Trasfigurazione del Signore - Anno A

Dn 7,9-10.13-14 / Sal 96 / 2Pt 1,16-19 / Mt 17,1-9

COSÌ PRESENTE


La festa della Trasfigurazione — che accende un bagliore nel già soleggiato tempo estivo — ci propone di volgere lo sguardo alla persona di Gesù in un momento speciale della sua vita terrena, nel giorno in cui «su un alto monte» egli «fu trasfigurato» davanti a «Pietro, Giacomo e Giovanni» (Mt 17,1.2) ed essi diventarono «testimoni oculari della sua grandezza» (2Pt 1,16). La tradizione ha da sempre interpretato questo episodio soprattutto in chiave pedagogica, come un segno offerto ai discepoli per sostenere l’impatto con la realtà e la logica della croce. Scrive un grande dottore della Chiesa: «Lo scopo principale della Trasfigurazione era di rimuovere dal cuore degli apostoli lo scandalo della croce, affinché l’umiltà della passione da lui voluta non turbasse la loro fede, essendo stata rivelata ad essi in anticipo l’eccellenza della sua dignità nascosta» (san Leone Magno). Indubbiamente si tratta di un significato che appartiene alla verità di questo mistero della vita di Cristo. Il Signore Gesù desiderava annunciare con chiarezza che nella sua imminente passione d’amore egli non stava perdendo la vita, ma la stava donando. I discepoli, da parte loro, avevano certamente bisogno di «conoscere la potenza e la venuta del Signore» (2Pt 1,16) per continuare a sostenere il peso della sequela, senza accordare troppa importanza alle incomprensioni e ai fallimenti.

Ma il vangelo suggerisce anche un’altra chiave di lettura. La «voce» del Padre che si leva «dalla nube» (Mt 17,5) vuole far capire ai discepoli non solo che il «Figlio dell’uomo» (17,9) è veramente il Figlio di Dio, «l’amato» (17,5), ma anche che la vera gloria consiste nell’accogliere la vita come missione e come servizio. Solo chi pone la scelta della solidarietà e della condivisione con gli altri – fratelli e sorelle in umanità – acquisisce «un potere eterno, che non finirà mai, e il suo regno non sarà mai distrutto» (Dn 7,14). Infatti, proprio in questo momento altamente estetico, il Padre ribadisce il carattere etico della vita di Gesù, pronunciando le stesse parole udite da tutti quando il falegname di Nazaret si era immerso nel Giordano, manifestando la decisione di una incondizionata fratellanza con l’uomo immerso nella paralisi del peccato. Inoltre la raccomandazione finale del Signore Gesù ai tre discepoli – «Non parlate a nessuno di questa visione, prima che il Figlio dell’uomo non sia risorto dai morti» (Mt 17,9) – rivela che il senso della trasfigurazione può essere pienamente inteso non tanto in relazione alla morte, ma alla risurrezione, quando è possibile comprendere dove va a finire la parabola di una vita donata per amore.
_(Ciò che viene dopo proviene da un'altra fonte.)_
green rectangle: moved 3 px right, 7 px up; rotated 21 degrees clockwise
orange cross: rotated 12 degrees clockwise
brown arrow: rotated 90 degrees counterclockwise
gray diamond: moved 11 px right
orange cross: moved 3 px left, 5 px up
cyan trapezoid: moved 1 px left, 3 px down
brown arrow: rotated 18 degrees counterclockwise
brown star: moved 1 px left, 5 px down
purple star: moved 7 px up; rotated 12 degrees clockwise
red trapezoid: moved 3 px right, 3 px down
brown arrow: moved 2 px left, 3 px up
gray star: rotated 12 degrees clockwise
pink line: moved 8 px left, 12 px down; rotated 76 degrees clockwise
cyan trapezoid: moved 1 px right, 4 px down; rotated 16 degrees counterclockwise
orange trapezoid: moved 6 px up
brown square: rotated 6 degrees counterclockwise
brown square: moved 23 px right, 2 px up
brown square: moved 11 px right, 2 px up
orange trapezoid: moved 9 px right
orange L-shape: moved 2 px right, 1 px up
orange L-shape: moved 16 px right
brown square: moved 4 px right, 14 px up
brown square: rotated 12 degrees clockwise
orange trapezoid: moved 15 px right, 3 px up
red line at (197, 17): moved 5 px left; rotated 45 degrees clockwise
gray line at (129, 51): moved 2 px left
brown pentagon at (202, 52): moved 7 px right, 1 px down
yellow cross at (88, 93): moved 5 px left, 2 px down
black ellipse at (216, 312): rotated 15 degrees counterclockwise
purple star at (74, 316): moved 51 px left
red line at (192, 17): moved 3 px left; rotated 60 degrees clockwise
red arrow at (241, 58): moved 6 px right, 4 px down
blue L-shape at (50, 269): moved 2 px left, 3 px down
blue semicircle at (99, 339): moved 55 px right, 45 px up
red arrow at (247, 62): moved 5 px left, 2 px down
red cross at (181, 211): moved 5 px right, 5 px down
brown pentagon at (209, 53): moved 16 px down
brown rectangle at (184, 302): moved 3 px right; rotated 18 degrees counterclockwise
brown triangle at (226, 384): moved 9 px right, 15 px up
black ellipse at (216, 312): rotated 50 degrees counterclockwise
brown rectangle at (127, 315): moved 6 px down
La luce della trasfigurazione non è pertanto solo un balsamo, ma anche invito: «Ascoltatelo» (17,5). Coloro che nel Figlio si sentono chiamati a diventare figli non possono che abbracciare la stessa logica di obbedienza in cui sta tutto il «compiacimento» del Padre, per venire poi «trasformati in quella medesima immagine di gloria in gloria, secondo l’azione dello Spirito del Signore» (2Cor 3,18). Davanti a un mistero così attraente, non ci resta che ascoltare la raccomandazione di un luminoso testimone del vangelo, che può risuonare in noi come un dolce invito: «Grande miseria sarebbe, e miseranda meschinità se, avendo lui così presente, vi curaste di qualunque altra cosa che esista in tutto il mondo» (San Francesco, Lettera a tutto l’ordine 25).